Too often, horses are expected to drink foul, smelly water laden with litter. But fresh, clean water is essential to your horse’s health. Thankfully, there are simple ways to help keep drinking water in the stall, barn, and pasture clean, debris- and toxin-free, and delicious.
your horse’s water needs
Horses, like humans and other animals, need water above all else to survive. Generally, a horse at rest should drink at least one gallon of water per day for every 100 pounds of body weight. But every horse is different. For instance, an active 1,200-pound draft horse may need more than 12 gallons of daily drinking water. Similarly, a 700-pound Criollo on lush, green pasture may need slightly less than 7 gallons of water per day. Regardless, there are several factors that can alter your horse’s water needs, including:
- Activity Level
- Air Temperature
- Diet and Forages
- Humidity Level
- Overall Health
- Pregnancy or Nursing
- Shows and Competitions
- Training Schedule
- Travel and Trail Rides
the benefits of water
Your horse’s health is tied to the water she drinks. Water is the basis for life. It is necessary for proper function of every cell and organ in the body. In fact, serious medical conditions can result when horses do not consume adequate amounts of water every day of the year. Drinking water helps prevent dry hay from becoming impacted, which could cause colic. Water consumption also helps eliminate the excess nitrogen consumed when horses eat large quantities of high-protein alfalfa hay. Water consumption also helps prevent dehydration.

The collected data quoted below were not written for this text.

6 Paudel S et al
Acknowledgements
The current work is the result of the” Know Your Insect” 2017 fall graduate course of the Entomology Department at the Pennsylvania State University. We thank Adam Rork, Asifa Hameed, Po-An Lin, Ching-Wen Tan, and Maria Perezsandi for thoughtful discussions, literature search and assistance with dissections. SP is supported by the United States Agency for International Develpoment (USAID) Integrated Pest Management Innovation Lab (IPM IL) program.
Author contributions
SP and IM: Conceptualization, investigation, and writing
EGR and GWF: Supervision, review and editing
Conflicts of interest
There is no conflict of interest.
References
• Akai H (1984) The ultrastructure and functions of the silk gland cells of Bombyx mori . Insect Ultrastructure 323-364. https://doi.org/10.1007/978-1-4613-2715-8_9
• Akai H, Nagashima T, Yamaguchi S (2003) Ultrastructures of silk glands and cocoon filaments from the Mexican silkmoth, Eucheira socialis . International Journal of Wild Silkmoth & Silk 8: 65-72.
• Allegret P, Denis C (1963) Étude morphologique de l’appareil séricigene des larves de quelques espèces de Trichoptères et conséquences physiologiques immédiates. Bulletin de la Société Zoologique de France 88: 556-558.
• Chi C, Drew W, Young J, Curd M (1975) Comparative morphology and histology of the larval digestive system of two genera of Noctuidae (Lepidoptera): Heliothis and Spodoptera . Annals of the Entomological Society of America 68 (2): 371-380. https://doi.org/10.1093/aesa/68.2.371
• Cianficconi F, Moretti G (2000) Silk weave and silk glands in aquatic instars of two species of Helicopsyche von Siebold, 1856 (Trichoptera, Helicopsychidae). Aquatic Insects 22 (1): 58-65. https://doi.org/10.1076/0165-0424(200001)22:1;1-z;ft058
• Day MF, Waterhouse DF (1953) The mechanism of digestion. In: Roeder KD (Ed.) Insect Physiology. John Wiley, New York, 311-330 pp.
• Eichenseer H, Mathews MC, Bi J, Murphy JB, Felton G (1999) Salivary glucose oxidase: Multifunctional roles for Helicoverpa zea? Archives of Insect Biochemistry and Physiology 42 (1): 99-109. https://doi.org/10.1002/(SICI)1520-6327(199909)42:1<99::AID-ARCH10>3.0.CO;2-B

Dehydration prevention is especially important during the warmer weather of spring and summer. Serious cases of dehydration have killed horses in as few as two days. The signs of dehydration include an unjustifiable loss of body weight, fever, increased breathing rates, lethargy, a lack of appetite, dry mucous membranes, sunken eyes, and a decreased ability to perform.
a simple test for dehydration
- Perform this simple test to check if your horse is dehydrated:
- Gently pinch your horse’s neck skin into a tent
- Release the skin you have gathered
- The skin should snap back immediately
- If the skin doesn’t snap back, your horse is dehydrated
simple ways to provide cleaner, fresher water
There are a variety of ways to offer water to your horse. Water buckets, water troughs, automatic waterers, and more help ensure a supply of water is always available to your horse. However, keeping your horse’s drinking water clean and fresh is often a much more difficult task. The following tips will help ensure your horse’s water is always as clean as possible: Hang water buckets to help keep your horse’s drinking water clean.

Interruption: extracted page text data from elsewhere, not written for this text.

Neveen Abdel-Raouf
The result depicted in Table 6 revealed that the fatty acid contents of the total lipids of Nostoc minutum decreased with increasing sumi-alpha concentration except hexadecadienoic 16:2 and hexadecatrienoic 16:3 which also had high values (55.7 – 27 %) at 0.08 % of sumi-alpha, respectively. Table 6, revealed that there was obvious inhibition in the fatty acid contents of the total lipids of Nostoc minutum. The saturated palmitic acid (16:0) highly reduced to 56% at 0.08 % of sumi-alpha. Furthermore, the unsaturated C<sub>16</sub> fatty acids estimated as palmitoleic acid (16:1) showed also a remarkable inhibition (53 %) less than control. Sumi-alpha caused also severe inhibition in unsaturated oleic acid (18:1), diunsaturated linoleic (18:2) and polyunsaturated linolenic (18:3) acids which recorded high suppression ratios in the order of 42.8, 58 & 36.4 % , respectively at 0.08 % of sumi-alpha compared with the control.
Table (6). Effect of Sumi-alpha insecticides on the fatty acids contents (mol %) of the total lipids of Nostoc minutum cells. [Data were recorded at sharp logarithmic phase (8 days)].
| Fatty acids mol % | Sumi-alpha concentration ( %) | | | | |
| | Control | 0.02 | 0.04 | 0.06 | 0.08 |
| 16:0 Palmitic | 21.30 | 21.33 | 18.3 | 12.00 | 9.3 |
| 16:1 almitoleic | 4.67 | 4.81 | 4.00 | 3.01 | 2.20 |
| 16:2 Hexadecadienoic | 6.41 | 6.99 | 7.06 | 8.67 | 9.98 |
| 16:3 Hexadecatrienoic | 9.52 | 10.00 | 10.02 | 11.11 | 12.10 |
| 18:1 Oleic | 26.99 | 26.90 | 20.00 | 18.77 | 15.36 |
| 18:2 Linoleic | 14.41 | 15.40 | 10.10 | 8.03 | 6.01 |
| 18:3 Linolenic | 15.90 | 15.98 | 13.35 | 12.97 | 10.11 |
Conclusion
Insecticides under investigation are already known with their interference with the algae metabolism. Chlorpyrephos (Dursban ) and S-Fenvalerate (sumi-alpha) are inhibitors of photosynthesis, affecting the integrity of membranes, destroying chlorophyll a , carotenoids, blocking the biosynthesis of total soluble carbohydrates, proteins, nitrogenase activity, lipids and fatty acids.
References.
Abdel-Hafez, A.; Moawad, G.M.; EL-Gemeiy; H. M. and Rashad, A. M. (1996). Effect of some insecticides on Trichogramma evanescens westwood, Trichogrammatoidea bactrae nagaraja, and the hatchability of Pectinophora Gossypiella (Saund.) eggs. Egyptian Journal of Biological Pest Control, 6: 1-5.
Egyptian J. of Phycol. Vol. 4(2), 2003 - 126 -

- use hanging buckets – hang a suitable water bucket in your horse’s stall. By lifting the bucket off of the stall floor you help prevent waste, bedding, food, and other debris from falling into the water. A hanging bucket also helps prevent your horse from knocking the bucket over and spilling her water.

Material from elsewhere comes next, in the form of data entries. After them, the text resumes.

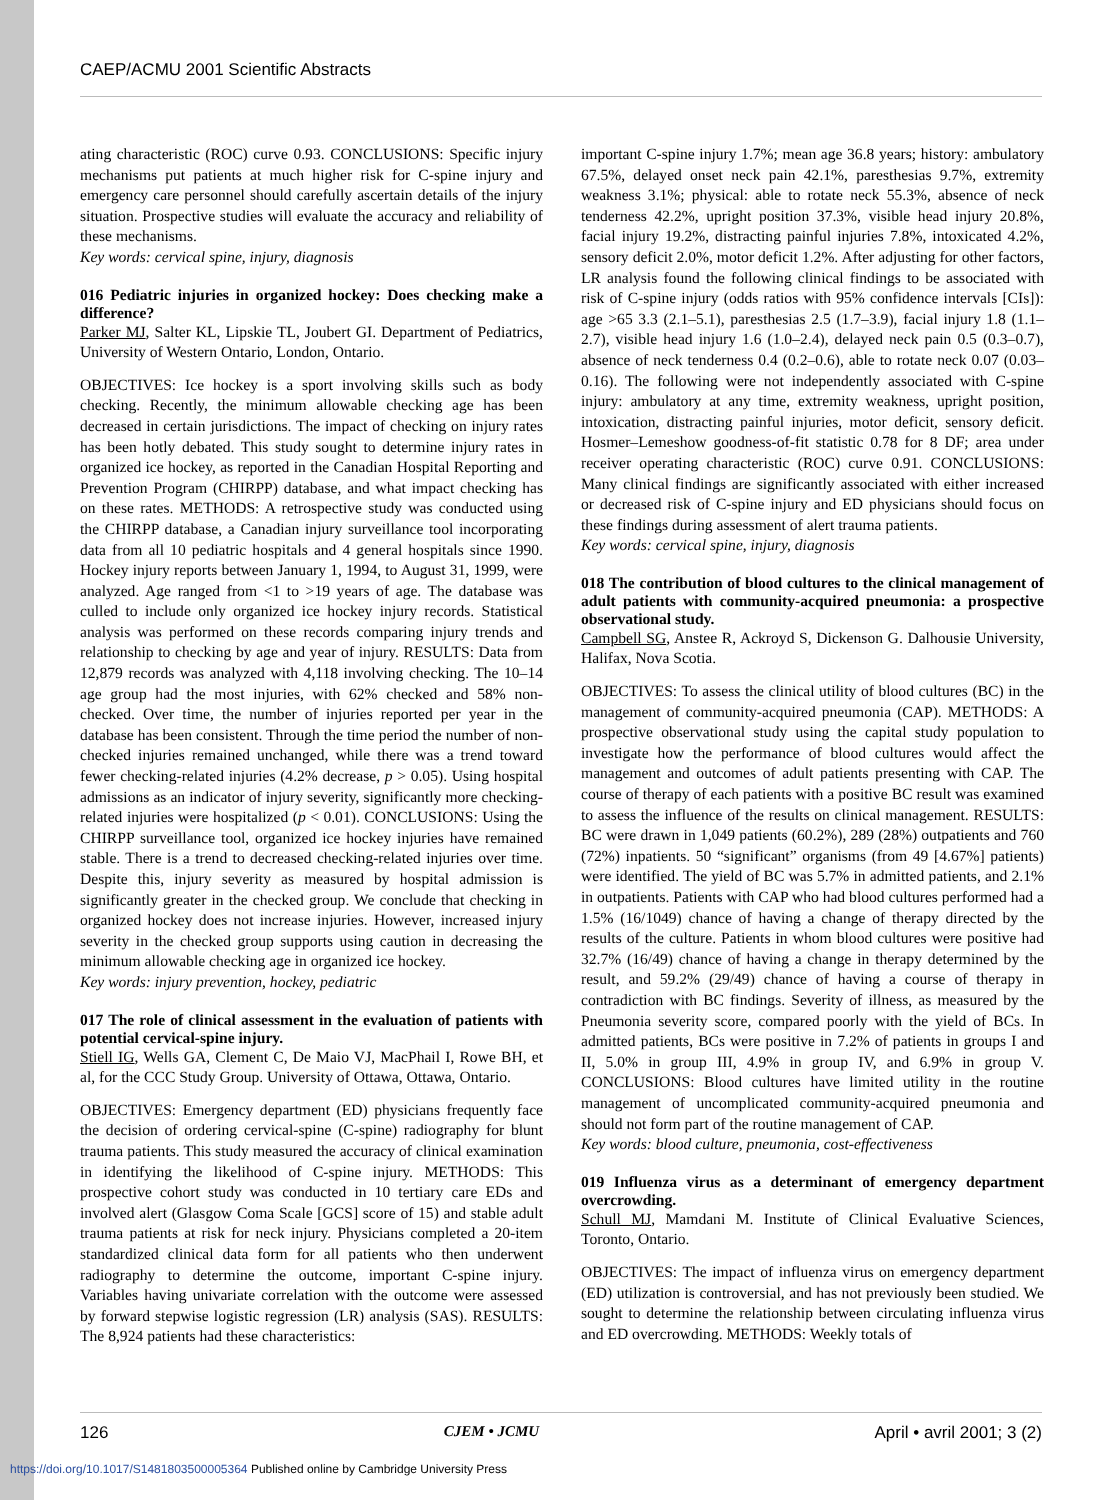CAEP/ACMU 2001 Scientific Abstracts
ating characteristic (ROC) curve 0.93. CONCLUSIONS: Specific injury mechanisms put patients at much higher risk for C-spine injury and emergency care personnel should carefully ascertain details of the injury situation. Prospective studies will evaluate the accuracy and reliability of these mechanisms.
Key words: cervical spine, injury, diagnosis
016 Pediatric injuries in organized hockey: Does checking make a difference?
Parker MJ, Salter KL, Lipskie TL, Joubert GI. Department of Pediatrics, University of Western Ontario, London, Ontario.
OBJECTIVES: Ice hockey is a sport involving skills such as body checking. Recently, the minimum allowable checking age has been decreased in certain jurisdictions. The impact of checking on injury rates has been hotly debated. This study sought to determine injury rates in organized ice hockey, as reported in the Canadian Hospital Reporting and Prevention Program (CHIRPP) database, and what impact checking has on these rates. METHODS: A retrospective study was conducted using the CHIRPP database, a Canadian injury surveillance tool incorporating data from all 10 pediatric hospitals and 4 general hospitals since 1990. Hockey injury reports between January 1, 1994, to August 31, 1999, were analyzed. Age ranged from <1 to >19 years of age. The database was culled to include only organized ice hockey injury records. Statistical analysis was performed on these records comparing injury trends and relationship to checking by age and year of injury. RESULTS: Data from 12,879 records was analyzed with 4,118 involving checking. The 10–14 age group had the most injuries, with 62% checked and 58% non-checked. Over time, the number of injuries reported per year in the database has been consistent. Through the time period the number of non-checked injuries remained unchanged, while there was a trend toward fewer checking-related injuries (4.2% decrease, p > 0.05). Using hospital admissions as an indicator of injury severity, significantly more checking-related injuries were hospitalized (p < 0.01). CONCLUSIONS: Using the CHIRPP surveillance tool, organized ice hockey injuries have remained stable. There is a trend to decreased checking-related injuries over time. Despite this, injury severity as measured by hospital admission is significantly greater in the checked group. We conclude that checking in organized hockey does not increase injuries. However, increased injury severity in the checked group supports using caution in decreasing the minimum allowable checking age in organized ice hockey.
Key words: injury prevention, hockey, pediatric
017 The role of clinical assessment in the evaluation of patients with potential cervical-spine injury.
Stiell IG, Wells GA, Clement C, De Maio VJ, MacPhail I, Rowe BH, et al, for the CCC Study Group. University of Ottawa, Ottawa, Ontario.
OBJECTIVES: Emergency department (ED) physicians frequently face the decision of ordering cervical-spine (C-spine) radiography for blunt trauma patients. This study measured the accuracy of clinical examination in identifying the likelihood of C-spine injury. METHODS: This prospective cohort study was conducted in 10 tertiary care EDs and involved alert (Glasgow Coma Scale [GCS] score of 15) and stable adult trauma patients at risk for neck injury. Physicians completed a 20-item standardized clinical data form for all patients who then underwent radiography to determine the outcome, important C-spine injury. Variables having univariate correlation with the outcome were assessed by forward stepwise logistic regression (LR) analysis (SAS). RESULTS: The 8,924 patients had these characteristics:
important C-spine injury 1.7%; mean age 36.8 years; history: ambulatory 67.5%, delayed onset neck pain 42.1%, paresthesias 9.7%, extremity weakness 3.1%; physical: able to rotate neck 55.3%, absence of neck tenderness 42.2%, upright position 37.3%, visible head injury 20.8%, facial injury 19.2%, distracting painful injuries 7.8%, intoxicated 4.2%, sensory deficit 2.0%, motor deficit 1.2%. After adjusting for other factors, LR analysis found the following clinical findings to be associated with risk of C-spine injury (odds ratios with 95% confidence intervals [CIs]): age >65 3.3 (2.1–5.1), paresthesias 2.5 (1.7–3.9), facial injury 1.8 (1.1–2.7), visible head injury 1.6 (1.0–2.4), delayed neck pain 0.5 (0.3–0.7), absence of neck tenderness 0.4 (0.2–0.6), able to rotate neck 0.07 (0.03–0.16). The following were not independently associated with C-spine injury: ambulatory at any time, extremity weakness, upright position, intoxication, distracting painful injuries, motor deficit, sensory deficit. Hosmer–Lemeshow goodness-of-fit statistic 0.78 for 8 DF; area under receiver operating characteristic (ROC) curve 0.91. CONCLUSIONS: Many clinical findings are significantly associated with either increased or decreased risk of C-spine injury and ED physicians should focus on these findings during assessment of alert trauma patients.
Key words: cervical spine, injury, diagnosis
018 The contribution of blood cultures to the clinical management of adult patients with community-acquired pneumonia: a prospective observational study.
Campbell SG, Anstee R, Ackroyd S, Dickenson G. Dalhousie University, Halifax, Nova Scotia.
OBJECTIVES: To assess the clinical utility of blood cultures (BC) in the management of community-acquired pneumonia (CAP). METHODS: A prospective observational study using the capital study population to investigate how the performance of blood cultures would affect the management and outcomes of adult patients presenting with CAP. The course of therapy of each patients with a positive BC result was examined to assess the influence of the results on clinical management. RESULTS: BC were drawn in 1,049 patients (60.2%), 289 (28%) outpatients and 760 (72%) inpatients. 50 “significant” organisms (from 49 [4.67%] patients) were identified. The yield of BC was 5.7% in admitted patients, and 2.1% in outpatients. Patients with CAP who had blood cultures performed had a 1.5% (16/1049) chance of having a change of therapy directed by the results of the culture. Patients in whom blood cultures were positive had 32.7% (16/49) chance of having a change in therapy determined by the result, and 59.2% (29/49) chance of having a course of therapy in contradiction with BC findings. Severity of illness, as measured by the Pneumonia severity score, compared poorly with the yield of BCs. In admitted patients, BCs were positive in 7.2% of patients in groups I and II, 5.0% in group III, 4.9% in group IV, and 6.9% in group V. CONCLUSIONS: Blood cultures have limited utility in the routine management of uncomplicated community-acquired pneumonia and should not form part of the routine management of CAP.
Key words: blood culture, pneumonia, cost-effectiveness
019 Influenza virus as a determinant of emergency department overcrowding.
Schull MJ, Mamdani M. Institute of Clinical Evaluative Sciences, Toronto, Ontario.
OBJECTIVES: The impact of influenza virus on emergency department (ED) utilization is controversial, and has not previously been studied. We sought to determine the relationship between circulating influenza virus and ED overcrowding. METHODS: Weekly totals of
126 CJEM • JCMU April • avril 2001; 3 (2)
https://doi.org/10.1017/S1481803500005364 Published online by Cambridge University Press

- clean waterers often – remove leaves, hay, insects, and other debris daily. Then refill your horse’s bucket with fresh, clean water. Depending on how clean the water stays, occasionally scrub the bucket with a bristle brush and vinegar. Rinse well. Clean stock tanks with a simple, drop-in cleaner. If insect contamination is a problem consider perimeter sprays and traps to help control them. In water troughs, consider an insect control additive, such as the Mosquito Torpedo, and clean with a scraper.
- monitor contaminants – check contaminant levels in any drinking water source. Many local municipalities and Environmental Protection Agency offices test water samples. It is especially important to test your water after floods, heavy storms, and after any damage to wells or plumbing systems is incurred.
- move manure piles – relocate manure piles away from water sources. Generally, keep manure piles at least 500 to 1,000 feet away from any pond, stream, well head, or other water source. Fecal-borne bacteria, such as Salmonella, sicken many horses every year.
- limit chemical use – follow use instructions for pesticides, herbicides, and fertilizers. Each is designed for use at a certain formula or ratio. Increasing this ratio will not kill more insects or weeds or make your grass any greener. Instead, excess chemicals will leach into your ground water and, eventually, end up in your home’s drinking water.
- fence off natural water sources – fences help prevent your horse from drinking from natural water sources in your pasture. The blue-green algae that blooms in many ponds, lakes, and streams is toxic to horses in large quantities. Wildlife waste can also contaminate water sources. Fertilizers, herbicides, and pesticides may also pool in unkempt water sources. If a pond must be used for a water source, use an aeration system to circulate the water and test it frequently.